(Collected data entries)
════════════════
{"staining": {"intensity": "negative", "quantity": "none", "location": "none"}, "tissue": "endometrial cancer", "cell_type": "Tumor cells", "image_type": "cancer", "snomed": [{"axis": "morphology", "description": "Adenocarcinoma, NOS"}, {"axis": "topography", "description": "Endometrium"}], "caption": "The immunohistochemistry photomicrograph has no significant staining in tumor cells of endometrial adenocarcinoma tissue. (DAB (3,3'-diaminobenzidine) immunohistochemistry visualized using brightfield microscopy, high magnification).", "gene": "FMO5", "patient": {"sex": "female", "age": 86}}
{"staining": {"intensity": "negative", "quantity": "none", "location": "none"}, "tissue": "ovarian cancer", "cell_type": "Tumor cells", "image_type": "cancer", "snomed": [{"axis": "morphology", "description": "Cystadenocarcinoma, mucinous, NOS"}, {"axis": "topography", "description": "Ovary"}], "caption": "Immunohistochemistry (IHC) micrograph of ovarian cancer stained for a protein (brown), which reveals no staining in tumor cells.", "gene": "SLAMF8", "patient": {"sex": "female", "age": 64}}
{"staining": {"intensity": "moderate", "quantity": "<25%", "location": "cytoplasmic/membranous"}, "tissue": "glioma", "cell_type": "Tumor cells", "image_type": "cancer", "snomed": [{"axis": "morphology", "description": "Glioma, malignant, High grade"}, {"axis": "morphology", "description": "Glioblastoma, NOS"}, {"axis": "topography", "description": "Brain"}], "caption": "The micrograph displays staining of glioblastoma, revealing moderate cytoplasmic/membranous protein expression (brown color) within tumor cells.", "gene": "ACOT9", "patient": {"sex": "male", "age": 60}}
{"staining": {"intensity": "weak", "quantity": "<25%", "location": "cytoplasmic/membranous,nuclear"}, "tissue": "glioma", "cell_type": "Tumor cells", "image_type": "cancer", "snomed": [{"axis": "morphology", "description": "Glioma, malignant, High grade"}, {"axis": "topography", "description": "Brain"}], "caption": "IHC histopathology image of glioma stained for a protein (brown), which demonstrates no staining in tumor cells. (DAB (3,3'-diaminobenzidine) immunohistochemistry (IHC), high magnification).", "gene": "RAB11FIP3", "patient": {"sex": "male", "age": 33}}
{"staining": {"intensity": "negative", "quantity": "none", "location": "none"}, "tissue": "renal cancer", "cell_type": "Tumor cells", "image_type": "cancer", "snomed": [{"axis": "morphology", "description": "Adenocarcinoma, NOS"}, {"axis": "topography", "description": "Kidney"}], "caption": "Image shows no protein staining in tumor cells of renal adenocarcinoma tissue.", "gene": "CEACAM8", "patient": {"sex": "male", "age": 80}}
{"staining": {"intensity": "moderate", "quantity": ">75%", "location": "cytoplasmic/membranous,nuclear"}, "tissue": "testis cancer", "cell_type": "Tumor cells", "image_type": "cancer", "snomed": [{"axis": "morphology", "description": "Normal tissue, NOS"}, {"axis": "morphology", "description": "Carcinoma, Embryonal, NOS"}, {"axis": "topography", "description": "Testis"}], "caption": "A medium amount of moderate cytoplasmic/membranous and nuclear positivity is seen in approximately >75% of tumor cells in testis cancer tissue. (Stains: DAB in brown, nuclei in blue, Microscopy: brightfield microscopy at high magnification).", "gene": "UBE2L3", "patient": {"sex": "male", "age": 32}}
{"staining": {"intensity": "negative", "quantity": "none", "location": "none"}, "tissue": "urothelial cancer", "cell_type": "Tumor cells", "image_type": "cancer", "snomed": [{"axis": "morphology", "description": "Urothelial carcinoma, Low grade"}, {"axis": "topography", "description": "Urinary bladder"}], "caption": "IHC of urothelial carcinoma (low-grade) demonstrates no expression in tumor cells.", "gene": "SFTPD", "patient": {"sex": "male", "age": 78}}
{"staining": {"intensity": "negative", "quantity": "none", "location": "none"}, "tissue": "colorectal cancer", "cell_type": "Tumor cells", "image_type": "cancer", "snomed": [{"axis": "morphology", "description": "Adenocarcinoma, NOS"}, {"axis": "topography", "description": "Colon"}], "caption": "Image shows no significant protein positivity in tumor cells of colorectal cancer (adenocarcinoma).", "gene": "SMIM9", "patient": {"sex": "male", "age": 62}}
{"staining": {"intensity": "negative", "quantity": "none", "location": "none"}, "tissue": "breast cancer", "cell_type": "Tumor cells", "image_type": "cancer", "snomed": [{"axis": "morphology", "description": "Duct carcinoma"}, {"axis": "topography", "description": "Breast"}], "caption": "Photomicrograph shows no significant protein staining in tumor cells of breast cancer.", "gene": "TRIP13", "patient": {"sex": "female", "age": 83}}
════════════════
▶ [Activity]:
The line with "significant protein positivity" through the last line of the entries above: output exactly those lines and nothing else.

▶ [Response box]:
{"staining": {"intensity": "negative", "quantity": "none", "location": "none"}, "tissue": "colorectal cancer", "cell_type": "Tumor cells", "image_type": "cancer", "snomed": [{"axis": "morphology", "description": "Adenocarcinoma, NOS"}, {"axis": "topography", "description": "Colon"}], "caption": "Image shows no significant protein positivity in tumor cells of colorectal cancer (adenocarcinoma).", "gene": "SMIM9", "patient": {"sex": "male", "age": 62}}
{"staining": {"intensity": "negative", "quantity": "none", "location": "none"}, "tissue": "breast cancer", "cell_type": "Tumor cells", "image_type": "cancer", "snomed": [{"axis": "morphology", "description": "Duct carcinoma"}, {"axis": "topography", "description": "Breast"}], "caption": "Photomicrograph shows no significant protein staining in tumor cells of breast cancer.", "gene": "TRIP13", "patient": {"sex": "female", "age": 83}}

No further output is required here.